In recent times, Nigerians have voiced their concerns about the persistent challenges of hunger, inflation, and the general increase in prices of goods and commodities. These issues not only affect the livelihoods of individuals and families but also pose significant threats to food security and economic stability in the country. The United Nations estimated that more than 25 million people in Nigeria could face food insecurity this year—a 47% increase from the 17 million people already at risk of going hungry, mainly due to ongoing insecurity, protracted conflicts, and rising food prices. An estimated two million children under five are likely to be pushed into acute malnutrition. (Reliefweb ,2023). In response, Nigeria declared a state of emergency on food insecurity, recognizing the urgent need to tackle food shortages, stabilize rising prices, and protect farmers facing violence from armed groups. However, without addressing the insecurity challenges, farmers will continue to struggle to feed their families and boost food production.
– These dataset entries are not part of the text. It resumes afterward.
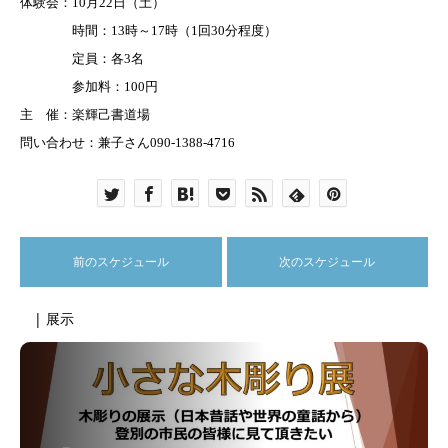
体験会：
10
月
22
日（土）
時間：
13
時～
17
時（
1
回
30
分程度）
定員：各
3
名
参加料：
100
円
主
催：楽輝己書道場
問い合わせ：兼子さん
090-1388-4716
前のスケジュール
次のスケジュール
| 展示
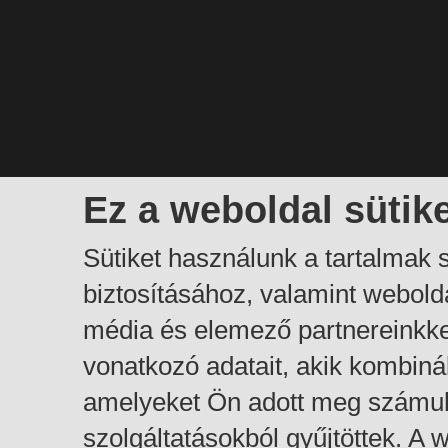
Ez a weboldal sütik
Sütiket használunk a tartalmak
biztosításához, valamint webol
média és elemező partnereinkk
vonatkozó adatait, akik kombiná
amelyeket Ön adott meg számuk
szolgáltatásokból gyűjtöttek. A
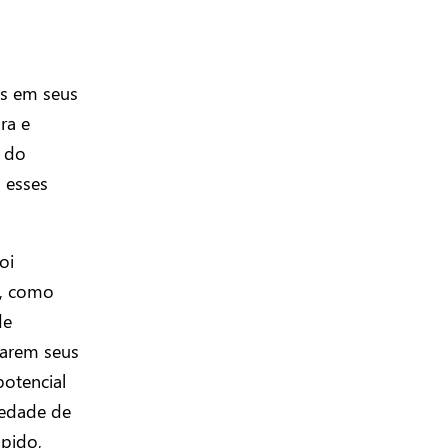
ns em seus
ra e
o do
 esses
oi
m, como
de
zarem seus
otencial
iedade de
pido,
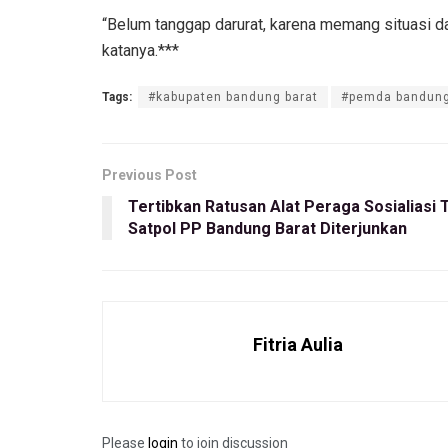
“Belum tanggap darurat, karena memang situasi da
katanya.***
Tags:
#kabupaten bandung barat
#pemda bandung
Previous Post
Tertibkan Ratusan Alat Peraga Sosialiasi T
Satpol PP Bandung Barat Diterjunkan
Fitria Aulia
Please
login
to join discussion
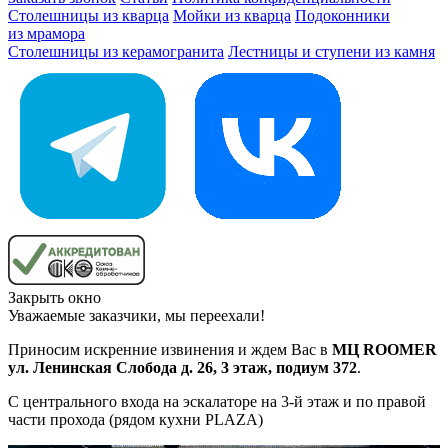
Столешницы из кварца
Мойки из кварца
Подоконники
из мрамора
Столешницы из керамогранита
Лестницы и ступени из камня
Закрыть окно
Уважаемые заказчики, мы переехали!
Приносим искренние извинения и ждем Вас в
МЦ ROOMER
ул. Ленинская Слобода д. 26, 3 этаж, подиум 372
.
С центрального входа на эскалаторе на 3-й этаж и по правой
части прохода (рядом кухни PLAZA)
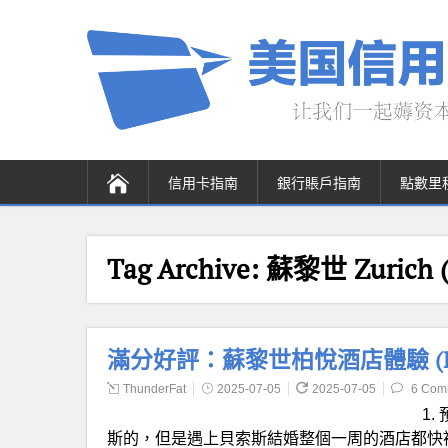
信用卡指南
銀行賬戶指南
點數里
Tag Archive:
蘇黎世 Zurich 
滿分好評：蘇黎世柏悅酒店體驗 (Park 
ThunderFat
2025-07-05
2025-07-05
6 Com
1
斯的，但是遇上貝索斯結婚整個一周的酒店都快被他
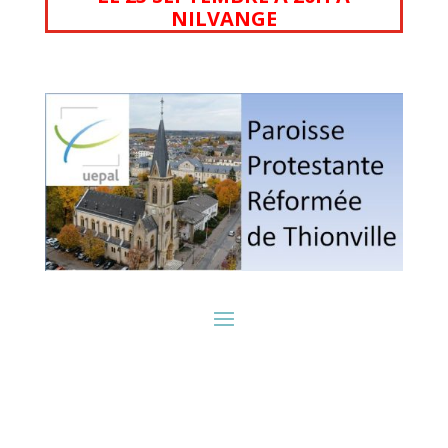
NILVANGE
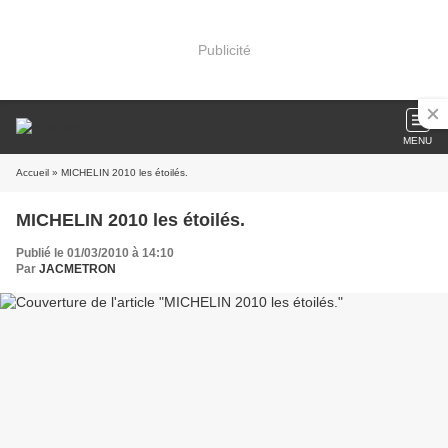
Publicité
MENU
Accueil
» MICHELIN 2010 les étoilés.
MICHELIN 2010 les étoilés.
Publié le 01/03/2010 à 14:10
Par
JACMETRON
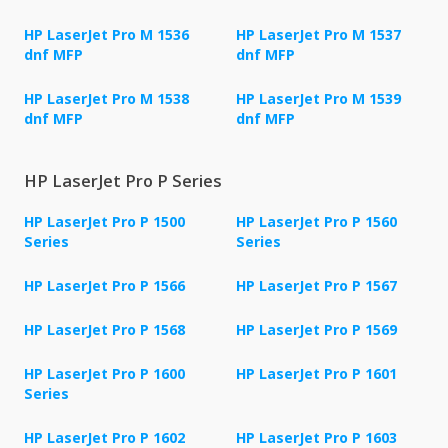
HP LaserJet Pro M 1536
HP LaserJet Pro M 1537
dnf MFP
dnf MFP
HP LaserJet Pro M 1538
HP LaserJet Pro M 1539
dnf MFP
dnf MFP
HP LaserJet Pro P Series
HP LaserJet Pro P 1500
HP LaserJet Pro P 1560
Series
Series
HP LaserJet Pro P 1566
HP LaserJet Pro P 1567
HP LaserJet Pro P 1568
HP LaserJet Pro P 1569
HP LaserJet Pro P 1600
HP LaserJet Pro P 1601
Series
HP LaserJet Pro P 1602
HP LaserJet Pro P 1603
In addition, parts of northwest and northeast Nigeria have experienced changes in rainfall patterns making less water available for crop production. These climate change events have resulted in droughts and land degradations; presenting challenges for local communities and leading to significant impact on food security. In light of these daunting challenges, it is imperative to address the intricate interplay between insecurity and agricultural productivity. Nigeria can work toward ensuring food security, reducing poverty, and fostering sustainable economic growth in its vital agricultural sector. In this article, I suggest solutions that could enhance agricultural production and ensure that every state scales its agricultural production to a level where it can cater to 60% of the population.
This is feasible and achievable if government at all levels are intentional driving the development of the agricultural sector which was the major economic mainstay of the Country before the crude oil was struck in commercial quantity and consequently became the nation’s monolithic revenue source. Government should revive the moribund Graduate Farmers Scheme and the Rivers State School-to-Land agricultural programmes to operate concurrently with other skills acquisition and development programmes. There should be a consideration for investment in mechanized farming and arable land allocation. State and local governments should play a pivotal role in promoting mechanized farming and providing arable land for farming in communities. Additionally, allocating arable land enables small holder farmers to expand their operations and contribute to food security at the grassroots level.
Nigeria can unlock the potential of its agricultural sector to address the pressing needs of its population and achieve sustainable development. Policymakers and stakeholders must heed Akande’s recommendations and take decisive action to ensure a food-secure future for all Nigerians.